Stored data entries:
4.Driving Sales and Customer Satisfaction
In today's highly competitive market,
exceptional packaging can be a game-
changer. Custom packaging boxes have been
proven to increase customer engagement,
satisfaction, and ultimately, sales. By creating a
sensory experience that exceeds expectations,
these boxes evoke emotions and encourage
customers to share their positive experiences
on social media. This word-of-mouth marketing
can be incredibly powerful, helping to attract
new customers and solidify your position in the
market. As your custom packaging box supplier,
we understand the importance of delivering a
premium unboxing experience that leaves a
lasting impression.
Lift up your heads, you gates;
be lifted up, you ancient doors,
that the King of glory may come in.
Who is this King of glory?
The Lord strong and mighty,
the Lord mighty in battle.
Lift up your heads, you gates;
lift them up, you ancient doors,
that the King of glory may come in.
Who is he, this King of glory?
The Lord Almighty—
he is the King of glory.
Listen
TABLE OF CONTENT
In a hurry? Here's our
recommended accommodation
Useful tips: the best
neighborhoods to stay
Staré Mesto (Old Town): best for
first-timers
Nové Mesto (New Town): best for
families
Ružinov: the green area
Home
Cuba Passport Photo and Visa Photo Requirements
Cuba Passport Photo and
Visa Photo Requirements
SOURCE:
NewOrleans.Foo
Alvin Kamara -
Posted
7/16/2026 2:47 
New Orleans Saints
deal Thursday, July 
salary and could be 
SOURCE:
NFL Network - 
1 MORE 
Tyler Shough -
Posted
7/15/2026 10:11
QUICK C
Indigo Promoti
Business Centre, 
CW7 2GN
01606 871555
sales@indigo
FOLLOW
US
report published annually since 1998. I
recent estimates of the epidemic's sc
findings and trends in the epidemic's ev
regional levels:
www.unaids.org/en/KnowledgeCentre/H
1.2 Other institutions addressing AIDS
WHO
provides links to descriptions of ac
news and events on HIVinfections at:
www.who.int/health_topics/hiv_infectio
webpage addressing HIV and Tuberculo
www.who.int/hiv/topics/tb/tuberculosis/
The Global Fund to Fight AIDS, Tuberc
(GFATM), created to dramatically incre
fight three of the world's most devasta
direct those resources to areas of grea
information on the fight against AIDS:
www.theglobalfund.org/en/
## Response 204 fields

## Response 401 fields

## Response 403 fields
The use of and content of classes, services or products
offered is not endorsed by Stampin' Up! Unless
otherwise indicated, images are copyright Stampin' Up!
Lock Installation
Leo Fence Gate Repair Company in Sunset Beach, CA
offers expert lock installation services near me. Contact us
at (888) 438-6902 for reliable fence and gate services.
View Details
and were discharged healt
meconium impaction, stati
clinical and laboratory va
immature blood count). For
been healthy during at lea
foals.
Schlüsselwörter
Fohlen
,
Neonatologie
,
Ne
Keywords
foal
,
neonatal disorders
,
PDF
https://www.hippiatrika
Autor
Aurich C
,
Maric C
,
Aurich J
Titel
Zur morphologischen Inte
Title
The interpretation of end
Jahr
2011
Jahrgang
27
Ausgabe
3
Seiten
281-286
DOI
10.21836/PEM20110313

▶ _REQUIRED WORK_
The records are above. How many lines in them contain the word "Mesto"? Give the number alone.

▶ _ANSWER FOR THE TASK_
2